Authorization
Google Drive API
Prerequisites
Before creating a Google Drive API credential in Nexla, ensure the following requirements are met.
Google Account
An active Google account with access to the Google Drive storage you want to connect is required. If you are accessing a shared drive or a drive belonging to a Google Workspace organization, ensure your account has appropriate permissions to the relevant files and folders.
Google Drive API Enabled
The Google Drive API must be enabled for the Google Cloud project associated with your OAuth 2.0 credentials. To verify or enable the API:
-
Sign in to the Google Cloud Console.
-
Select or create a Google Cloud project from the project selector at the top of the page.
-
Navigate to APIs & Services > Library from the left navigation menu.
-
Search for Google Drive API in the search box.
-
Select Google Drive API from the results, and click Enable if it is not already enabled.
Required OAuth 2.0 Scopes
The Nexla Google Drive API connector uses OAuth 2.0 to authenticate with the Google Drive API. During the authorization process, Nexla will request the following access scopes:
https://www.googleapis.com/auth/drive— Full access to all files in Google Drive, including reading, creating, modifying, and deleting files and their metadata.https://www.googleapis.com/auth/drive.readonly— Read-only access to file metadata and file content. Sufficient for data source use cases where no write operations are needed.
Google recommends requesting the most narrowly scoped permissions your use case requires. For read-only data ingestion workflows, the drive.readonly scope provides the minimum necessary access and reduces the permissions granted to the application.
Google Workspace Considerations
If you are using a Google Workspace (formerly G Suite) account, your organization's administrator may need to approve third-party application access before the OAuth flow can complete. If you encounter an authorization error, contact your Google Workspace administrator to ensure the Nexla application is permitted to access Google Drive data. For details, refer to Google's documentation on controlling third-party app access.
Create a Google Drive API Credential
- To create a new Google Drive API credential, after selecting the data source/destination type, click the Add Credential tile to open the Add New Credential overlay.
Credential Name & Description
-
Enter a name for the credential in the Credential Name field and a short, meaningful description in the Credential Description field.

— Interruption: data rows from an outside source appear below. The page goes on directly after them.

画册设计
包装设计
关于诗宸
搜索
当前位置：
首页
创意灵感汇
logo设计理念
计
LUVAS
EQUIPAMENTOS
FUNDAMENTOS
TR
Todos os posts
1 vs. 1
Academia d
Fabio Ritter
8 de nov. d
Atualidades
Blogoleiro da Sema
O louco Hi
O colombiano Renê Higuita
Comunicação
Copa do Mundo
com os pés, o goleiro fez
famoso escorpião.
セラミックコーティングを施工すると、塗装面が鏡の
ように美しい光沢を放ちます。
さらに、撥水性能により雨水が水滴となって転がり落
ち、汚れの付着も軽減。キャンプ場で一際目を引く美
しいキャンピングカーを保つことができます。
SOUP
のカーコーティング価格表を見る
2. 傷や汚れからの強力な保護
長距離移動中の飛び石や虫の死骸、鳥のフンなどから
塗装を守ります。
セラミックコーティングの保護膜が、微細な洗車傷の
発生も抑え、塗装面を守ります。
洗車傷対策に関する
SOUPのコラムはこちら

Resource descriptions are recommended but are not required. They should be used to provide information about the resource purpose, data freshness, etc. that can help the owner and other users efficiently understand and utilize the resource.
Authorize with Google
-
Click the Authorize button to initiate the OAuth 2.0 authorization flow. A new browser window will open, directing you to the Google sign-in page.
-
Sign in with the Google account that has access to the Google Drive storage you want to connect. If you are already signed in, select the appropriate account from the list.
-
Review the permissions that Nexla is requesting on the consent screen, and click Allow to grant access. Google will redirect you back to Nexla once authorization is complete.

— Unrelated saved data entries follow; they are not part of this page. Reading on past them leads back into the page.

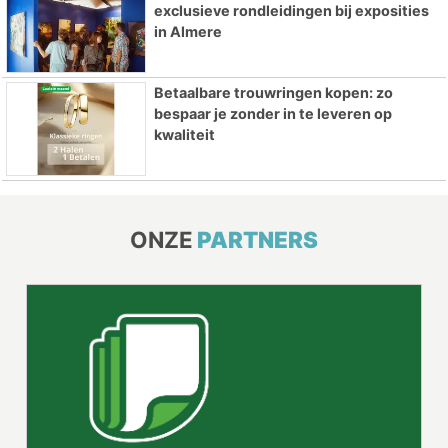
exclusieve rondleidingen bij exposities
in Almere
Betaalbare trouwringen kopen: zo
bespaar je zonder in te leveren op
kwaliteit
ONZE
PARTNERS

The OAuth 2.0 authorization flow is managed entirely by Google. Nexla does not have access to your Google account password. The authorization grants Nexla a secure, scoped token that allows it to access Google Drive data on your behalf. This access can be revoked at any time from your Google Account permissions page.
Save the Credential
-
Once all of the relevant steps in the above sections have been completed, click the Save button at the bottom of the overlay to save the configured credential.
-
The newly added credential will now appear in a tile on the Authenticate screen during data source/destination creation and can be selected for use with a new data source or destination.